企業資料をレスキューしたイギリスのグロスター公文書館の例をご紹介します。1868年に創立したFielding and Platt社は、英国ではじめて掃除機を製造した機械メーカーでしたが、10年前にその長い歴史を閉じました。

その後、跡地にはアウトレットモールが建設され、会社自体がまるで存在しなかったかのように忘れ去られていたそうです。このまま忘れ去られてしまうのではないかと懸念された同社の記録を救ったのは、地元であるグロスター州の公文書館と地元の人々でした。

グロスター州立アーカイブズは、「Fielding and Platt地域アーカイブズプロジェクト」を立ち上げ、多くの地域ボランティアの力を借りて、18か月間、資料目録の作成、記録の電子化、写真など映像資料の整理・解釈、元社員からオーラルヒストリーの収集・整理、ウェブサイトの作成を行いました。

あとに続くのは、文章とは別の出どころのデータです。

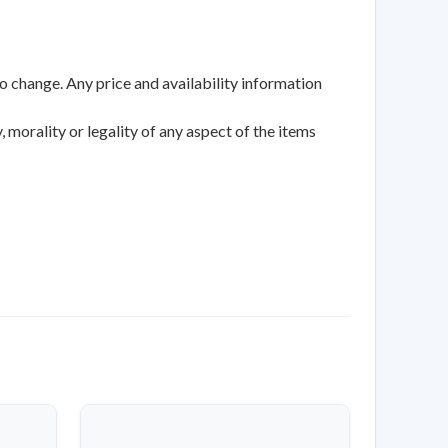
to change. Any price and availability information
 morality or legality of any aspect of the items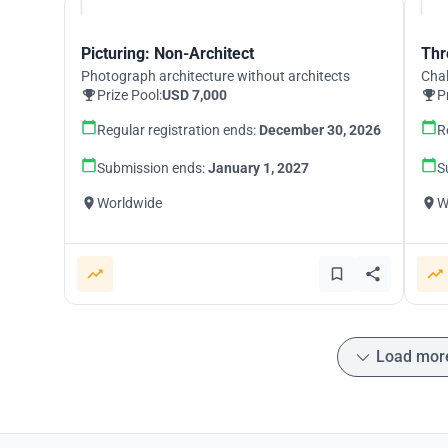
Picturing: Non-Architect
Thr
Photograph architecture without architects
Chal
Prize Pool:
USD 7,000
P
Regular registration ends:
December 30, 2026
R
Submission ends:
January 1, 2027
S
Worldwide
W
Load mor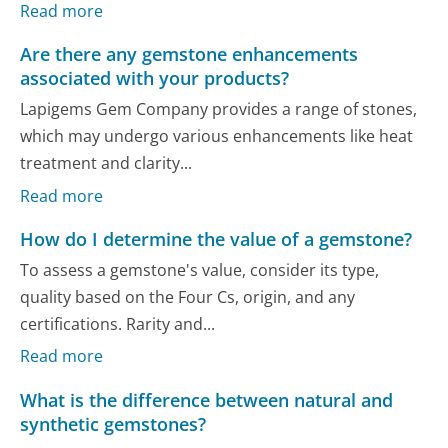
Read more
Are there any gemstone enhancements
associated with your products?
Lapigems Gem Company provides a range of stones,
which may undergo various enhancements like heat
treatment and clarity...
Read more
How do I determine the value of a gemstone?
To assess a gemstone's value, consider its type,
quality based on the Four Cs, origin, and any
certifications. Rarity and...
Read more
What is the difference between natural and
synthetic gemstones?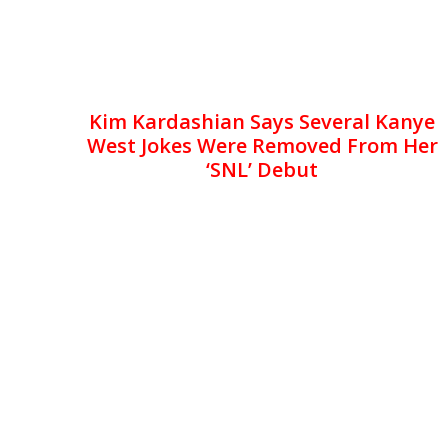
Kim Kardashian Says Several Kanye
West Jokes Were Removed From Her
‘SNL’ Debut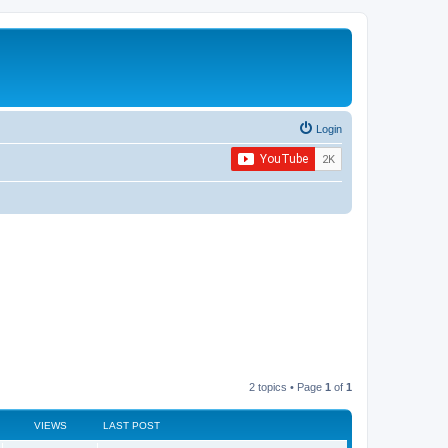
Login
2 topics • Page
1
of
1
VIEWS
LAST POST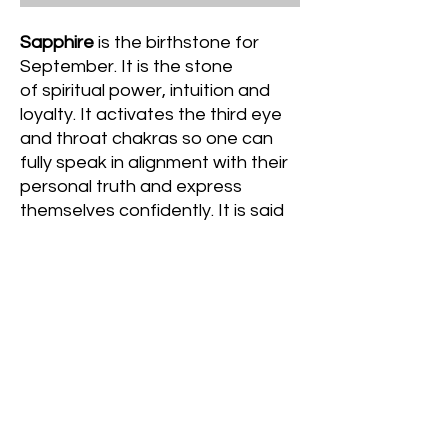
Sapphire
is the birthstone for
September. It is the stone
of spiritual power, intuition and
loyalty. It activates the third eye
and throat chakras so one can
fully speak in alignment with their
personal truth and express
themselves confidently. It is said
to also attract joy and peace as
well as fosters genuine
commitment in relationships. It is
also referred to the stone of
heaven due to its vibrant blue hue
and its use in the catholic church.
© 2022 Crystal's Goddess Gemz & Guidance﹒
Created with love,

Fielding and Platt社の「企業資料」は、グロスター州の貴重な産業遺産であると同時に、英国の工学史・産業史の本質を理解するための重要な記録であり、アーカイブズが保存・公開されたことによって、Fielding and Platt社は再び命を吹き込まれ、記憶を未来へ紡いでいくことが可能になったと、プロジェクトの責任者であるTaylor氏は述べています。

企業の活動、そしてその活動の証拠となる記録は、その企業の歴史の積み重ねを示し、その積み重ねこそが、国の歴史を構成する重要なファクターなのではないでしょうか。

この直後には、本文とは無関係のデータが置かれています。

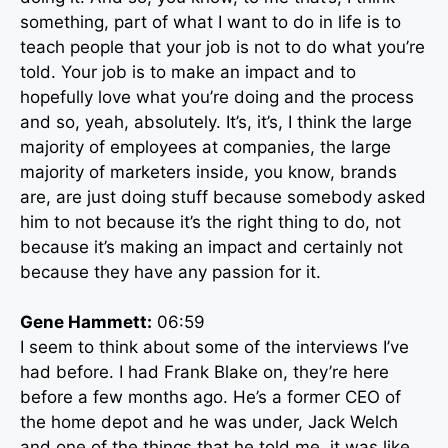
something, part of what I want to do in life is to
teach people that your job is not to do what you’re
told. Your job is to make an impact and to
hopefully love what you’re doing and the process
and so, yeah, absolutely. It’s, it’s, I think the large
majority of employees at companies, the large
majority of marketers inside, you know, brands
are, are just doing stuff because somebody asked
him to not because it’s the right thing to do, not
because it’s making an impact and certainly not
because they have any passion for it.
Gene Hammett:
06:59
I seem to think about some of the interviews I’ve
had before. I had Frank Blake on, they’re here
before a few months ago. He’s a former CEO of
the home depot and he was under, Jack Welch
and one of the things that he told me, it was like,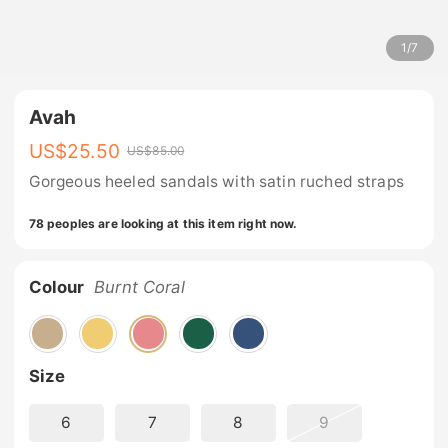
1
/
7
Avah
US$
25.50
US$
85.00
Gorgeous heeled sandals with satin ruched straps
78 peoples are looking at this item right now.
Colour
Burnt Coral
Size
6
7
8
9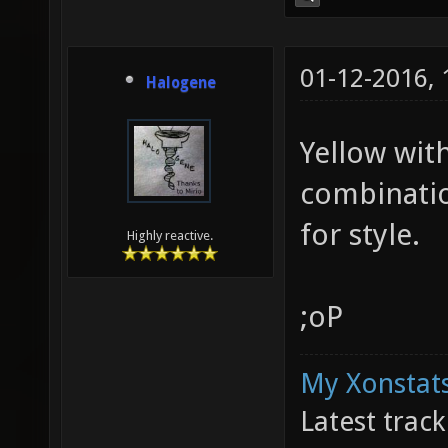
01-12-2016,
Halogene
Yellow with
combinatio
for style.
Highly reactive.
;oP
My Xonstats
Latest trac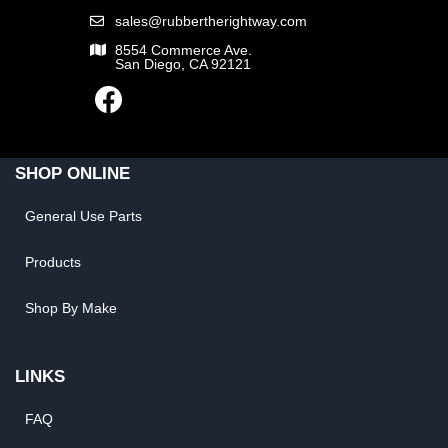
sales@rubbertherightway.com
8554 Commerce Ave.
San Diego, CA 92121
SHOP ONLINE
General Use Parts
Products
Shop By Make
LINKS
FAQ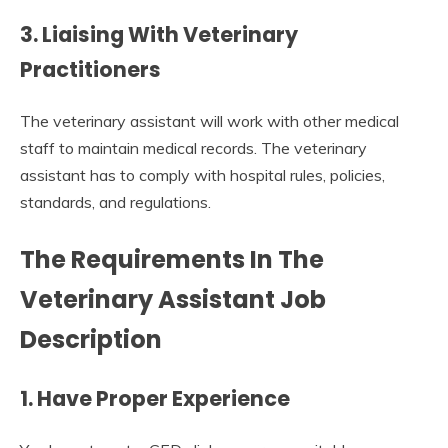
3. Liaising With Veterinary
Practitioners
The veterinary assistant will work with other medical
staff to maintain medical records. The veterinary
assistant has to comply with hospital rules, policies,
standards, and regulations.
The Requirements In The
Veterinary Assistant Job
Description
1. Have Proper Experience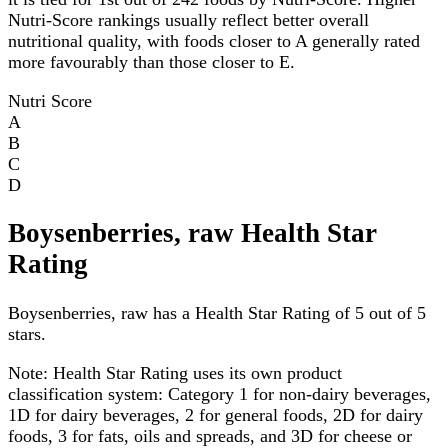
Nutri-Score rankings usually reflect better overall
nutritional quality, with foods closer to A generally rated
more favourably than those closer to E.
Nutri Score
A
B
C
D
Boysenberries, raw Health Star
Rating
Boysenberries, raw has a Health Star Rating of 5 out of 5
stars.
Note:
Health Star Rating uses its own product
classification system: Category 1 for non-dairy beverages,
1D for dairy beverages, 2 for general foods, 2D for dairy
foods, 3 for fats, oils and spreads, and 3D for cheese or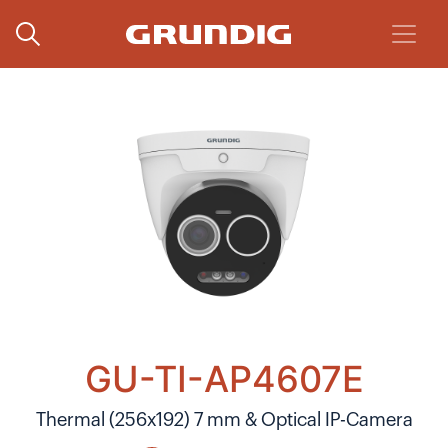
GU-TI-AP4607E
Thermal (256x192) 7 mm & Optical IP-Camera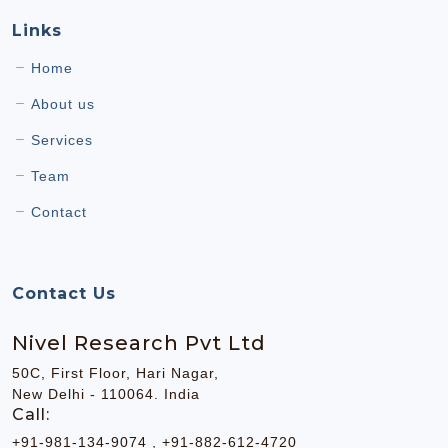
Links
Home
About us
Services
Team
Contact
Contact Us
Nivel Research Pvt Ltd
50C, First Floor, Hari Nagar,
New Delhi - 110064. India
Call:
+91-981-134-9074 , +91-882-612-4720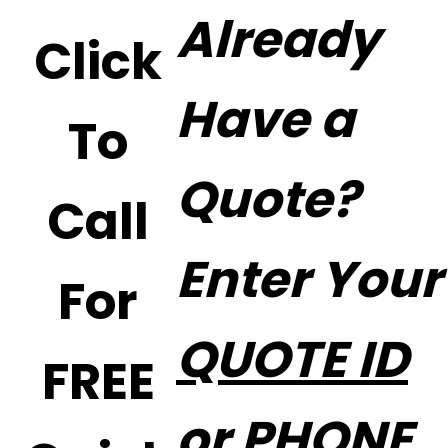
Already
Click
Have a
To
Quote?
Call
Enter Your
For
QUOTE ID
FREE
or PHONE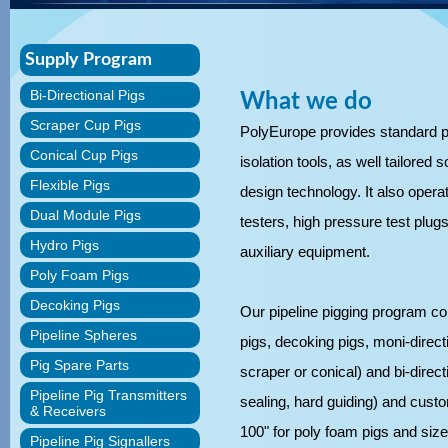
Supply Program
Bi-Directional Pigs
What we do
Scraper Cup Pigs
PolyEurope provides standard pi
Conical Cup Pigs
isolation tools, as well tailored
Flexible Pigs
design technology. It also operate
Dual Module Pigs
testers, high pressure test plugs,
Hydro Pigs
auxiliary equipment.
Poly Foam Pigs
Decoking Pigs
Our pipeline pigging program co
Pipeline Spheres
pigs, decoking pigs, moni-directi
Pig Spare Parts
scraper or conical) and bi-directi
Pipeline Pig Transmitters
sealing, hard guiding) and custo
& Receivers
100" for poly foam pigs and size 
Pipeline Pig Signallers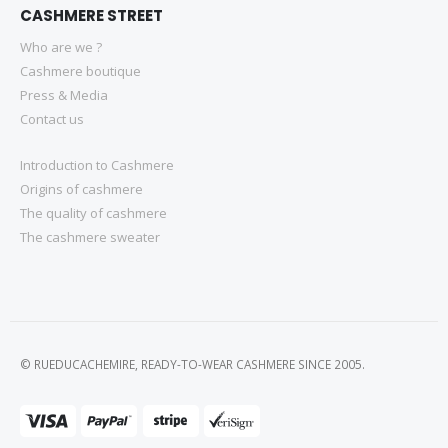
CASHMERE STREET
Who are we ?
Cashmere boutique
Press & Media
Contact us
Introduction to Cashmere
Origins of cashmere
The quality of cashmere
The cashmere sweater
© RUEDUCACHEMIRE, READY-TO-WEAR CASHMERE SINCE 2005.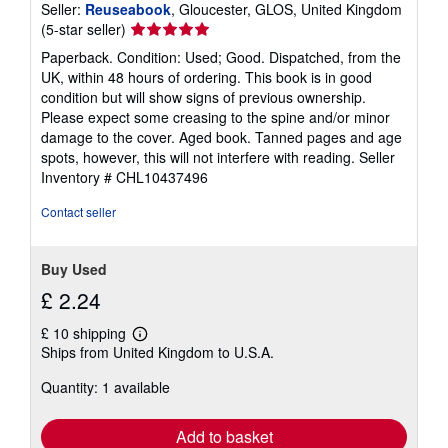
Seller:
Reuseabook
, Gloucester, GLOS, United Kingdom
Seller
(5-star seller)
rating
Paperback. Condition: Used; Good. Dispatched, from the
5
UK, within 48 hours of ordering. This book is in good
out
condition but will show signs of previous ownership.
of
Please expect some creasing to the spine and/or minor
5
damage to the cover. Aged book. Tanned pages and age
stars
spots, however, this will not interfere with reading.
Seller
Inventory # CHL10437496
Contact seller
Buy Used
£ 2.24
£ 10 shipping
Learn
Ships from United Kingdom to U.S.A.
more
about
Quantity: 1 available
shipping
rates
Add to basket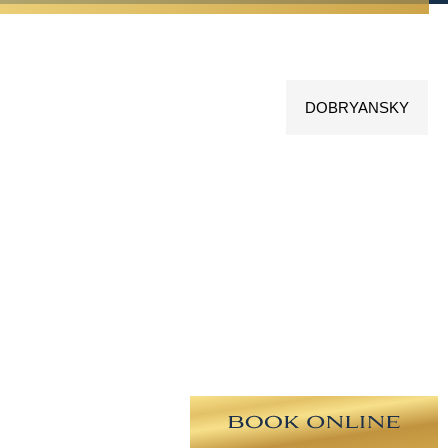
DOBRYANSKY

「企業資料」とは、私的なアーカイブズでではなく、国の産業遺産のひとつであると私は思います。一つでも多くの企業や学校等の組織に、記録を次世代へ紡いでいく必要性を理解していただけるよう、また、地域においても、企業資料を地域の遺産として受け入れる体制が確立されるよう、企業資料保存に関わるすべての人々が協力していかなくてはならないと考えます。